Bilinçli, nitel, kayda değer, saklanmaya değer ilk çiziminizi hatırlıyor musunuz? Ne zaman, nerde, ne çizmiştiniz? Şimdi nerde, ona ne oldu?
Küçük bir çocukken babaannem ve dedemle bir göl kenarında piknik yapmıştık. Sonrasında eve döndüğümde bu anımızı kurşun kalem ile defterimden kopardığım bir kâğıt üzerine resimlemiştim. Mutlu olacağını bildiğim için babaanneme hediye ettim ve uzun bir zaman boyunca odasında bu resim asılı kaldı. Aradan yıllar geçti, ben büyüdüm, babaannem vefat etti. Göl kenarında piknik resmi ise sanırım pencereden uçup gitti. Şimdi nerede bilmiyorum. Yıllar önce gittiğimiz göl Bolu’daki Yeniçağa Gölü’ydü. Bir şehirden diğerine giderken ne zaman o gölün yakınından geçsem bu anım kalbimde varlığını hissettirir. Belki birgün oğlumu da alır o göl kenarına giderim diye düşündüm şimdi. O resmi yeniden çizerim.
Yeteneğinizi nasıl geliştirdiniz? Çocuk kitaplarına çizimlerinizle katılma fikri/fırsatı nasıl doğdu?

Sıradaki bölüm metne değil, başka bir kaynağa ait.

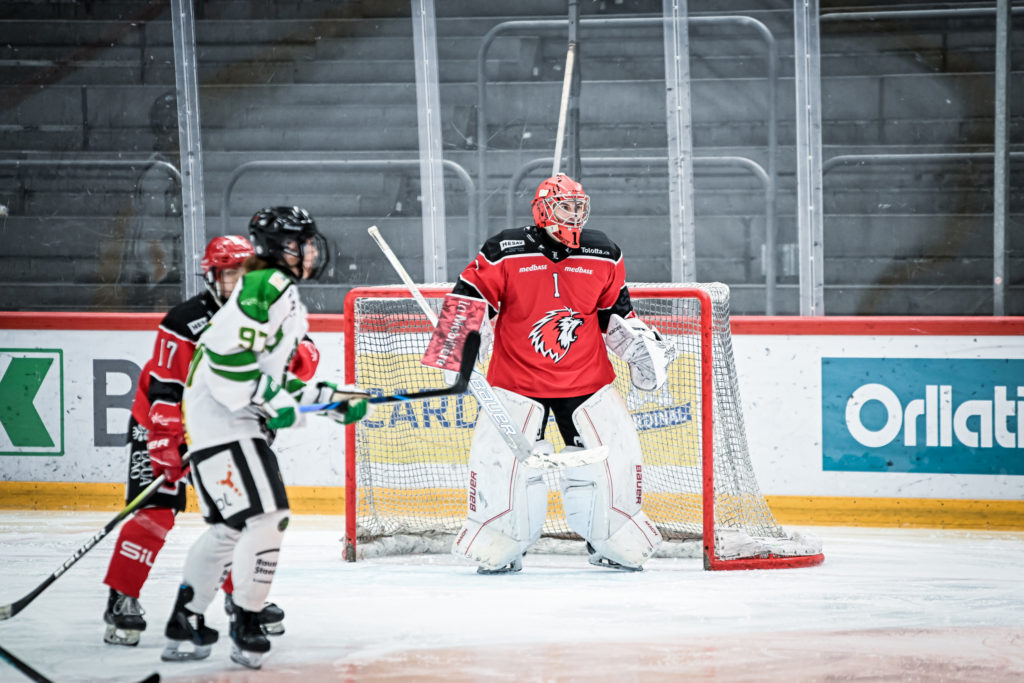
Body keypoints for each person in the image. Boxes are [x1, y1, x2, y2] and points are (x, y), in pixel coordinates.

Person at [162, 206, 370, 670]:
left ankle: (185, 621)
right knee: (268, 517)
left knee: (231, 527)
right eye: (303, 243)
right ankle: (247, 621)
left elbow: (265, 374)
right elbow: (225, 363)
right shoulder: (266, 285)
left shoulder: (275, 290)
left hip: (218, 421)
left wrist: (329, 397)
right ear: (281, 248)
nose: (312, 252)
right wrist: (272, 398)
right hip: (226, 422)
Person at [445, 173, 675, 574]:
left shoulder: (604, 253)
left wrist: (640, 347)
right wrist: (456, 347)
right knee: (508, 470)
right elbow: (468, 299)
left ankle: (611, 541)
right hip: (517, 382)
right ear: (542, 210)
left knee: (608, 467)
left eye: (578, 207)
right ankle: (503, 543)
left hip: (586, 382)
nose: (574, 215)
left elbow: (616, 314)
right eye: (565, 207)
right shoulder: (503, 251)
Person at [101, 235, 320, 647]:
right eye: (229, 274)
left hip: (221, 427)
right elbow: (164, 392)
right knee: (156, 513)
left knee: (240, 517)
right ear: (212, 277)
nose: (237, 283)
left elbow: (303, 358)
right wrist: (166, 444)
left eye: (244, 274)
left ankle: (241, 600)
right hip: (160, 426)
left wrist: (293, 360)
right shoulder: (185, 321)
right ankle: (122, 597)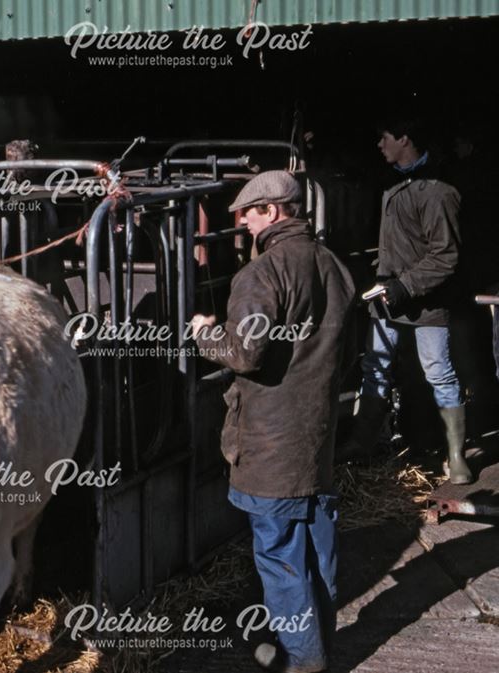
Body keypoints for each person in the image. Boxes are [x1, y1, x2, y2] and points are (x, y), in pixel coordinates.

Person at [191, 170, 355, 673]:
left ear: (273, 211)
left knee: (280, 557)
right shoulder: (334, 267)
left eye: (248, 212)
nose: (241, 222)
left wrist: (205, 333)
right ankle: (319, 641)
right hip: (317, 435)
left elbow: (244, 353)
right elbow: (349, 351)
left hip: (270, 442)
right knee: (316, 550)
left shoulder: (260, 275)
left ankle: (301, 659)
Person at [344, 118, 472, 484]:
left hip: (426, 301)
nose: (380, 145)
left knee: (438, 372)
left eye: (384, 138)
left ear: (404, 138)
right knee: (375, 366)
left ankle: (456, 455)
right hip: (387, 294)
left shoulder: (438, 190)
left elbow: (445, 256)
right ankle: (362, 441)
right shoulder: (390, 181)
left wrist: (404, 285)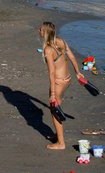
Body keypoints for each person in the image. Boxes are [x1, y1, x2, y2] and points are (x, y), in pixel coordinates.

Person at [39, 21, 84, 150]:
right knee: (58, 105)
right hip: (67, 79)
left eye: (40, 30)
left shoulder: (48, 49)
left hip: (58, 82)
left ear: (45, 32)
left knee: (54, 110)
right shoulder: (61, 41)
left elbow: (52, 72)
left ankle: (61, 143)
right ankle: (57, 135)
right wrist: (78, 72)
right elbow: (72, 57)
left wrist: (52, 93)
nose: (39, 31)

Kendinizi bu piyasaya nasıl kabul ettirdiniz?
Aslında resim konusunda yetenekli olduğuma hiç inanmadım. Beni bugüne taşıyan arkamdaki itici güç resmi çok sevmemdi. Bu sevgi öyle çikolatayı çok sevmek filan gibi bir sevgi değil elbette. Resim yaparken ve yaptığım resimler birilerinin kalbine dokunduğunda hayatta kendimi gerçekleştirdiğimi hissediyorum.
Kendimi bildim bileli resim yapardım. Lise yıllarında yaşadığımız evde ve üniversite zamanı yaşadığım öğrenci evimde bir resim köşem vardı. Kendimle baş başa kalıp bu köşede boyaları karıştırmayı, içimden geldiği gibi resim yapmayı çok severdim. Üniversite sonrası araya kurumsal hayat girse de ara ara resim yapmaya devam ettim.

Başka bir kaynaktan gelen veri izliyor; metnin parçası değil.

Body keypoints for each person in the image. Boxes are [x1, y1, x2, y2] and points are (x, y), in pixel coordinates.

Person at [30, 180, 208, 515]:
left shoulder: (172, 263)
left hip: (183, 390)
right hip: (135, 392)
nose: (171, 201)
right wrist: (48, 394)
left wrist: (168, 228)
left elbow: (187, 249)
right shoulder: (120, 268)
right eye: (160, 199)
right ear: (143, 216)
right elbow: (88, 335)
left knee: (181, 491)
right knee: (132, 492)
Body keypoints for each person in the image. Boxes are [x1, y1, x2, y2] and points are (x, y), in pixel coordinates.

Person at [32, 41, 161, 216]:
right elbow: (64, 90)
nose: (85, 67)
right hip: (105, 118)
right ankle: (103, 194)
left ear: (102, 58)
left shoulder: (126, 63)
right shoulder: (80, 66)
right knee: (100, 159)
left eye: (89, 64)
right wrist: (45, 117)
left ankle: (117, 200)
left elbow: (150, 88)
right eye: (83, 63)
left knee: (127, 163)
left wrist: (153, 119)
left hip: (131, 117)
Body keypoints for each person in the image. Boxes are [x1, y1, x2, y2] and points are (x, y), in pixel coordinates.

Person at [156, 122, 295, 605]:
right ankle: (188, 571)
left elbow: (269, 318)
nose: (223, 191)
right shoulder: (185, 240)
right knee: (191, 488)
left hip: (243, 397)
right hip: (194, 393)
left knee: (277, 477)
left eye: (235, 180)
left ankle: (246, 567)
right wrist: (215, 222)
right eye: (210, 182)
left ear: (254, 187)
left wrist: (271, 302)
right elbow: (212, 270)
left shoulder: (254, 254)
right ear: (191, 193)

Resimli çocuk kitapları ile gerçek anlamda anne olduktan sonra tanıştım. Çocuk kitaplarındaki resimlerle aramda bir bağ olduğunu ve o tarafa çekildiğimi hissettim. Çocuk kitabı resimlemenin benim için bir tuvale manzara resmi yapıp duvara asmaktan öte, derin anlam taşıdığını fark ettim. Yani şöyle bir şeydi, işin içinde hem resim var hem de ‘çocukluk’. Sonra olanlar oldu. Kurumsal hayatı bıraktım ve tüm zamanımı bu işe ayırmaya karar verdim. Kendini piyasaya kazandırma aşamasının ilk adımı bir portfolyo hazırlamak. Ben de bu şekilde yaptım. İşin en başında resimlediğim hiç bir kitap örneği olmadığı için hayali kitap sayfaları düşündüm ve resimledim. Sonrasında yayınevleri ile tanışmaya başladım.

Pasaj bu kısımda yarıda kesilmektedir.